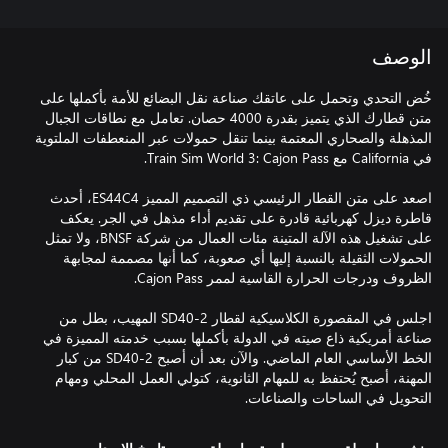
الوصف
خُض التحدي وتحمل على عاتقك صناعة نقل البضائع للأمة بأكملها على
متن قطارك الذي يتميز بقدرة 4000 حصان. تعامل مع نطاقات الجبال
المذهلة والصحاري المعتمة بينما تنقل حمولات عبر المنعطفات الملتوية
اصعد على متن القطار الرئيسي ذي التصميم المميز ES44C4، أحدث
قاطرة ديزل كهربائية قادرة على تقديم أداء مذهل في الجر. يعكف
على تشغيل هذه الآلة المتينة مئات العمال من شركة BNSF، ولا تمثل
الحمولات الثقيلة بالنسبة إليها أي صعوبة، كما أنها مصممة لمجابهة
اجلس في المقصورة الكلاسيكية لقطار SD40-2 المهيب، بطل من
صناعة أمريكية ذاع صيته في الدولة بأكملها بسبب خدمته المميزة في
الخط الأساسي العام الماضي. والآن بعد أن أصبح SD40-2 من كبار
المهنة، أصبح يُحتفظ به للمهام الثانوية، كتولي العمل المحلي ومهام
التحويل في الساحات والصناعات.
^^^^^^^^
◆ **Activity**: Convert the text of the entry above into a numbered list with one line per item, skipping blank lines and leaving out the picture.

◆ **Answer below**:
1. الوصف
2. خُض التحدي وتحمل على عاتقك صناعة نقل البضائع للأمة بأكملها على
3. متن قطارك الذي يتميز بقدرة 4000 حصان. تعامل مع نطاقات الجبال
4. المذهلة والصحاري المعتمة بينما تنقل حمولات عبر المنعطفات الملتوية
5. اصعد على متن القطار الرئيسي ذي التصميم المميز ES44C4، أحدث
6. قاطرة ديزل كهربائية قادرة على تقديم أداء مذهل في الجر. يعكف
7. على تشغيل هذه الآلة المتينة مئات العمال من شركة BNSF، ولا تمثل
8. الحمولات الثقيلة بالنسبة إليها أي صعوبة، كما أنها مصممة لمجابهة
9. اجلس في المقصورة الكلاسيكية لقطار SD40-2 المهيب، بطل من
10. صناعة أمريكية ذاع صيته في الدولة بأكملها بسبب خدمته المميزة في
11. الخط الأساسي العام الماضي. والآن بعد أن أصبح SD40-2 من كبار
12. المهنة، أصبح يُحتفظ به للمهام الثانوية، كتولي العمل المحلي ومهام
13. التحويل في الساحات والصناعات.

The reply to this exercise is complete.